## AIM OF THE EXERCISE
Please answer from the boreal forest passage below: what is the name of the modified tractor that loggers use to drag logs off clear-cut sites?

Moola, of the David Suzuki Foundation, points out that logging is especially damaging in peatlands because loggers use a modified tractor called a skidder, which drags the logs off the clear-cut site, making deep ruts in the peat. Logging companies also modify the peatland after harvest to “expose a mineral substrate more amicable to growing trees,” Moola says. “They scoop up all the peaty soil and push it to the side, or pull giant pieces of metal attached to the back of the tractor across the clear-cut.” Log dragging and peat scarification release more carbon in addition to that accounted for by the logs themselves. In fact, logging in the boreal currently releases more than twice the carbon emitted by all the cars in Canada, according to a factsheet from the Canadian Boreal Initiative.

If the changes in the boreal were simply regional, the rest of the world would find it easier to disregard them. But the boreal forest has been providing ecosystem services since the last Ice Age. Its benefits include oxygen production, air and water filtration, carbon storage, prevention of soil erosion and floods, pest control by birds, recreation and subsistence hunting and gathering, according to a report prepared for the Boreal Initiative by economic analysts Mark Anielski and Sara Wilson.

These services are valuable. The Initiative estimates total carbon storage in Canadian boreal vegetation, soil and peatlands to be 73 billion tons. Boreal trees’ carbon sequestration is worth about $185 billion a year. Anielski and Wilson estimate that “the total non-market value of boreal ecosystem services is two and a half times greater than the net market value of boreal natural capital extraction.”

Stored data:

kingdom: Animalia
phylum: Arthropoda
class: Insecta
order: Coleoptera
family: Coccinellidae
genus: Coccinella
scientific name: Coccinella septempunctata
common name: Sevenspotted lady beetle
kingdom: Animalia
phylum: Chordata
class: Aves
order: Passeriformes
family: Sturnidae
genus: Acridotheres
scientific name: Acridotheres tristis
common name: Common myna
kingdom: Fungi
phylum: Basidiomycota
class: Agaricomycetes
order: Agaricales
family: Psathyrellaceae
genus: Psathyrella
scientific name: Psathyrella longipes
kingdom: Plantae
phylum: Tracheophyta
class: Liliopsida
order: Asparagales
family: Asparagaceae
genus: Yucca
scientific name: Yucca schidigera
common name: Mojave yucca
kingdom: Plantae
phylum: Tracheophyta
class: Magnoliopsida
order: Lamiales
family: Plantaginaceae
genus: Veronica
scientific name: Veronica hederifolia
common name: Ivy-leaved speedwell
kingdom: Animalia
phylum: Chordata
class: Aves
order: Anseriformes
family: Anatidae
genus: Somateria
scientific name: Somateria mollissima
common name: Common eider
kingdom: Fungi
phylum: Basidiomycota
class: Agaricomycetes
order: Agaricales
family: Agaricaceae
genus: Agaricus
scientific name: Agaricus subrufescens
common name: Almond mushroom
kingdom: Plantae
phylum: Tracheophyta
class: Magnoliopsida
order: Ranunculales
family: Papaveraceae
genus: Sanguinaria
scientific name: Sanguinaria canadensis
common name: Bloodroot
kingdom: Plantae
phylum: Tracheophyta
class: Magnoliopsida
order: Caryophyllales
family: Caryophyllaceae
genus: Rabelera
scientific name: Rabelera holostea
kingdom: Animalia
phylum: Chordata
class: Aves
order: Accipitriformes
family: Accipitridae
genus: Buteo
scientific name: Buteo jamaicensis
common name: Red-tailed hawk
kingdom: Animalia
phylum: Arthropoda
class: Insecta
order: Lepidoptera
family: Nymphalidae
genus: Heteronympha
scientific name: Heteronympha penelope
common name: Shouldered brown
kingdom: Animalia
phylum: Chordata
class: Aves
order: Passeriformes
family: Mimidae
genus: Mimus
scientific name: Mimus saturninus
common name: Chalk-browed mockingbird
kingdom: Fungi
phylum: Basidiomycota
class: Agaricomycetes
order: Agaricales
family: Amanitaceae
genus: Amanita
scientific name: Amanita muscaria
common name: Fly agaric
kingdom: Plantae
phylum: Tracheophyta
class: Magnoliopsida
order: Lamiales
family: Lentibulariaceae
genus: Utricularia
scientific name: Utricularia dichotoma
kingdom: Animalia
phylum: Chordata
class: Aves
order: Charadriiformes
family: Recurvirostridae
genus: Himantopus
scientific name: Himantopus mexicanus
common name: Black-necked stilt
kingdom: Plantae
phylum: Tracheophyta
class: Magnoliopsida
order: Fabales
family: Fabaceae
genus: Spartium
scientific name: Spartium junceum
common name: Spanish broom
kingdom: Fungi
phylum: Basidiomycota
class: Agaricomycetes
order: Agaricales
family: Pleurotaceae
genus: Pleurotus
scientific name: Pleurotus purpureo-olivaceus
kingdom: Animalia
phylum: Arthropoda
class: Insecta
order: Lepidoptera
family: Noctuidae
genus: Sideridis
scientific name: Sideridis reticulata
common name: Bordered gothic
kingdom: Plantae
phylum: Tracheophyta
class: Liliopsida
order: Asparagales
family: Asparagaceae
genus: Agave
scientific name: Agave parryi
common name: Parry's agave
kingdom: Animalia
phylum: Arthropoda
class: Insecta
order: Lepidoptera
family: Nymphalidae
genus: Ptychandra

## WRITTEN ANSWER
A skidder.